Rake Narang: How does the Bring Your Own Service (BYOS) movement the use of cloud services such as file sync services and mobile file sharing impact compliance and data protection? And how can you police your data if you don’t know where it’s stored?
Yorgen Edholm: Allowing employees to conduct work-related activities on personal mobile devices has big productivity advantages. The problems arise when that freedom is extended to allowing users to pick and choose their own file sharing applications. Productivity then comes at a hefty price, in terms of opening up the enterprise to unwanted security risks via applications that weren’t intended for enterprise use.
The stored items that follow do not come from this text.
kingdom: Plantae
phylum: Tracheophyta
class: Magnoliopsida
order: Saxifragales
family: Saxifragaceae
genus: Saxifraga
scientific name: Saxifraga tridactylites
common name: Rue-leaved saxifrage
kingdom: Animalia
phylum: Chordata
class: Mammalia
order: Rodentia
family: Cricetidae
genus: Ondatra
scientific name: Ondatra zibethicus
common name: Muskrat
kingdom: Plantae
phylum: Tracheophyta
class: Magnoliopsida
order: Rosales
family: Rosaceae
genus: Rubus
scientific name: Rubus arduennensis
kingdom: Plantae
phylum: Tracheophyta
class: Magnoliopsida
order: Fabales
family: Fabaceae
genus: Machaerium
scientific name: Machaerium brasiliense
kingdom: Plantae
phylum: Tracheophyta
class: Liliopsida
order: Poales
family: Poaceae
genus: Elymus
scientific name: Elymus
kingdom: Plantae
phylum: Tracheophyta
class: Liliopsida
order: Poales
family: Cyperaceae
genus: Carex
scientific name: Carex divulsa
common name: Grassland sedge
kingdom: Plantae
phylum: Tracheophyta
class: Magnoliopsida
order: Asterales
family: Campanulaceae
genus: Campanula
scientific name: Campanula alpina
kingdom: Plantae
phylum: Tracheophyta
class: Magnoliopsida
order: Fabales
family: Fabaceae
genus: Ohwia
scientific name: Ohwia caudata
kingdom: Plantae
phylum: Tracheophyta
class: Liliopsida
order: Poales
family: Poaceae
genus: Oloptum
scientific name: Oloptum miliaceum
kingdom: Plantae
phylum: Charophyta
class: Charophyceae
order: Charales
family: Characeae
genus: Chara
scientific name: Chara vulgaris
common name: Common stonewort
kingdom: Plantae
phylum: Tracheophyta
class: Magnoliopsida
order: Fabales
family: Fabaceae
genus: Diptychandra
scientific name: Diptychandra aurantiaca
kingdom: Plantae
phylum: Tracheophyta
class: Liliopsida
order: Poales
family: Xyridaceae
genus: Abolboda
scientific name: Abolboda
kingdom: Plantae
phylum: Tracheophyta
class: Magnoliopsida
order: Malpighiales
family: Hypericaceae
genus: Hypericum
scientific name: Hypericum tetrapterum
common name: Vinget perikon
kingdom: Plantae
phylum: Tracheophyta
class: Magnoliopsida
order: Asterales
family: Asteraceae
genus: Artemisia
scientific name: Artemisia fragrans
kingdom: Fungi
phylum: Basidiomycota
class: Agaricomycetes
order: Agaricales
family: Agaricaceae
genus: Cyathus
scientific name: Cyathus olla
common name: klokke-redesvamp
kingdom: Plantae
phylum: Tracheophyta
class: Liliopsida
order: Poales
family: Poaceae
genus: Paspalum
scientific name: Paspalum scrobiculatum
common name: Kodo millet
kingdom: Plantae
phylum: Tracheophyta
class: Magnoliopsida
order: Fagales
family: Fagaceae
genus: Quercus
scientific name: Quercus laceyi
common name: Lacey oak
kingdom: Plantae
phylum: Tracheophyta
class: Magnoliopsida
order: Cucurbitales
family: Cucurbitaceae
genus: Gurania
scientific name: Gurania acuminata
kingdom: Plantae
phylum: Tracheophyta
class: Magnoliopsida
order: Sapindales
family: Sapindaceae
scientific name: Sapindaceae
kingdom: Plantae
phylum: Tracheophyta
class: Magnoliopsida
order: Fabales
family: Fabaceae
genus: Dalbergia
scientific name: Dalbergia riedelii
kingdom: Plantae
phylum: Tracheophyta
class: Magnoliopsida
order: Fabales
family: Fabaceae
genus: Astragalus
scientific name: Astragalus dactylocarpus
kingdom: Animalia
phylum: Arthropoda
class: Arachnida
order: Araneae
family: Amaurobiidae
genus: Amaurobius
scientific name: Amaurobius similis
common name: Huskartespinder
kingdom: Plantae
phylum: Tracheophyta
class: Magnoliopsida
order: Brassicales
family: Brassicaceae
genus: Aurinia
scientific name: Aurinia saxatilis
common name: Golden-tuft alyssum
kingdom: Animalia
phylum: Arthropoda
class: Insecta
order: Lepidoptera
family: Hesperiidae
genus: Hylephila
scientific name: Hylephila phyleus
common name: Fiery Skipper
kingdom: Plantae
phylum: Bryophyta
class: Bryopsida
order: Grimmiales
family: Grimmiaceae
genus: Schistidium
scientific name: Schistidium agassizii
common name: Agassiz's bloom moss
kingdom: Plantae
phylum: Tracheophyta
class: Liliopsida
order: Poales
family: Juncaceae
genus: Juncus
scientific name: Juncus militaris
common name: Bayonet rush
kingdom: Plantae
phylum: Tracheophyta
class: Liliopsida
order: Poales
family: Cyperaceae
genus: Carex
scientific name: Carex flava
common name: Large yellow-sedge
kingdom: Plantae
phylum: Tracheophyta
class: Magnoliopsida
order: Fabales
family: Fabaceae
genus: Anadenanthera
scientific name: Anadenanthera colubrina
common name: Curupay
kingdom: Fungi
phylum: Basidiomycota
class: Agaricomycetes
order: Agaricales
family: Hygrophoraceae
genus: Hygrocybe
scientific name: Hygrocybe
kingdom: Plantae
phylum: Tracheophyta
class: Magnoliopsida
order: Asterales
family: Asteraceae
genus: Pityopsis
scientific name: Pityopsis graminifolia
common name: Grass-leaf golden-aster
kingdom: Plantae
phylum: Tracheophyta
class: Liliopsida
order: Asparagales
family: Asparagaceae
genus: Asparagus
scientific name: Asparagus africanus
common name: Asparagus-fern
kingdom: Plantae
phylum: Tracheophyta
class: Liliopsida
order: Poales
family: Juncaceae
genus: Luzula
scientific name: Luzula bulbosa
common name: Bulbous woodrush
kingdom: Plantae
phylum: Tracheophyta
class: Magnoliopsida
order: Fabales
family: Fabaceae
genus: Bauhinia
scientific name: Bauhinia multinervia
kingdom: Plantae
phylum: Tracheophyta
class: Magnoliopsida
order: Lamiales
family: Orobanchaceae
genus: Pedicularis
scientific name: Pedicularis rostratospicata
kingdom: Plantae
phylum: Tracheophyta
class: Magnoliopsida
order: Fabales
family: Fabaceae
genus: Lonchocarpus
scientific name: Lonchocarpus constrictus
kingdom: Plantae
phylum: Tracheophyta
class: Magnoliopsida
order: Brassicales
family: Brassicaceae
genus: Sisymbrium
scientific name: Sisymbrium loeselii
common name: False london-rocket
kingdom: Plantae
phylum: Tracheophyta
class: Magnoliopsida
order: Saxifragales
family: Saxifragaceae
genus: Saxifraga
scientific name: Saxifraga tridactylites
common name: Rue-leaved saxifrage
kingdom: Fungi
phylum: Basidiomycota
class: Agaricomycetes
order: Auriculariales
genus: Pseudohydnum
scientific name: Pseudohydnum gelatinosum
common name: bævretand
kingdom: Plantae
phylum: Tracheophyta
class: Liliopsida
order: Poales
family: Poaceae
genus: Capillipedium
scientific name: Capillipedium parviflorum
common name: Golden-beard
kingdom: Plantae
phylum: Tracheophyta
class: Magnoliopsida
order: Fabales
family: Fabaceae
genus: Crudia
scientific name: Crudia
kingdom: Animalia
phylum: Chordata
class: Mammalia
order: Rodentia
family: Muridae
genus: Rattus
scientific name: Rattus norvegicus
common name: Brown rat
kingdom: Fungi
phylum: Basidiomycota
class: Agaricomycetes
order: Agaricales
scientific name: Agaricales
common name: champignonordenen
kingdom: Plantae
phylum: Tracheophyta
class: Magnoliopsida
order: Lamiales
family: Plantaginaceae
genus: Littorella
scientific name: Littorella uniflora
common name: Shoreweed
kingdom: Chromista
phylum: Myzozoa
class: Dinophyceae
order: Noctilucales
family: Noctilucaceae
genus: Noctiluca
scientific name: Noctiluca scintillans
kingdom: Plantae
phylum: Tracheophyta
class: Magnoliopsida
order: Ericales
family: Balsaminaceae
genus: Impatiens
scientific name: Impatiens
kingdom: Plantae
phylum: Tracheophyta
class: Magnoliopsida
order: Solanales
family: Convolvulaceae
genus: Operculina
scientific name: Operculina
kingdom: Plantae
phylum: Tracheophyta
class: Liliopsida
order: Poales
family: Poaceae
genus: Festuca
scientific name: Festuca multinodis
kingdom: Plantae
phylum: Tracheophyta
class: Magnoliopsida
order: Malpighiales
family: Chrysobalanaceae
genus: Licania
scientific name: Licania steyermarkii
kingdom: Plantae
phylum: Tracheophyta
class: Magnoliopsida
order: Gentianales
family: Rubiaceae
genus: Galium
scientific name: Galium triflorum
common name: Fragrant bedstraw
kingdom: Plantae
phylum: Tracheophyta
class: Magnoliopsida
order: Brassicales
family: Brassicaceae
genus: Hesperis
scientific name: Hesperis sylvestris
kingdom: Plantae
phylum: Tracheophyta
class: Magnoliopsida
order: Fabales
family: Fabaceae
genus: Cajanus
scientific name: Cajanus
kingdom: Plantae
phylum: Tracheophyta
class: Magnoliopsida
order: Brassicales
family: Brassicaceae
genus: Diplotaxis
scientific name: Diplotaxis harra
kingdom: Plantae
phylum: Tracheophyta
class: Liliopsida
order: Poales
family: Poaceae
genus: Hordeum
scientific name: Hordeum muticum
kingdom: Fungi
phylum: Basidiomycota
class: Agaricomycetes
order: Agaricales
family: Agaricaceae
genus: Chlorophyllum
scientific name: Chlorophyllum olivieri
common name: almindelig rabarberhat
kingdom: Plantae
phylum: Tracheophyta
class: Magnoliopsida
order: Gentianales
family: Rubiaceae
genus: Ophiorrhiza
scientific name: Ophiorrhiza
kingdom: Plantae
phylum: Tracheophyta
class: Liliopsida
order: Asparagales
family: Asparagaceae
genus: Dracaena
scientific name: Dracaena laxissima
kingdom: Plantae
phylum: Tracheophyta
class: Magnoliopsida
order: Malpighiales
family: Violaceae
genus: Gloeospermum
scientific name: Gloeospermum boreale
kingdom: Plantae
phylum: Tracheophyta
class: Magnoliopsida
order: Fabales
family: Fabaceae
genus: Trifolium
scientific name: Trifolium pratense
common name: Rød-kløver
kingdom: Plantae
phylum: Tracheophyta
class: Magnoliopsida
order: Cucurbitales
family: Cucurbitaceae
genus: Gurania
It’s a tough situation for organizations that don’t want to hinder staff’s productivity, yet aren’t sure how to keep pace with the rise of mobile devices at work. One of our manufacturing customers was in this exact situation – wanting to meet employees’ needs but not willing to embrace a BYOS policy. His users were turning to Dropbox behind the scenes and he vocalized his concerns:
“With public cloud providers, there are so many unknowns when it comes to security: Where exactly are your files? How do you get files back if you change providers? How do you know where your employees are sending files? We weren’t willing to give up rights to data that was sensitive, proprietary, and rightfully ours.”
He took a smart path, realizing that it was important endorse one solution and one solution only – supporting a BYOD (Bring Your Own Device) policy, while replacing FTP, Dropbox and other file transfer alternatives that employees sought out on their own. Our customer was right, your data is yours. And, it’s possible to maintain complete security control without constraining mobile productivity.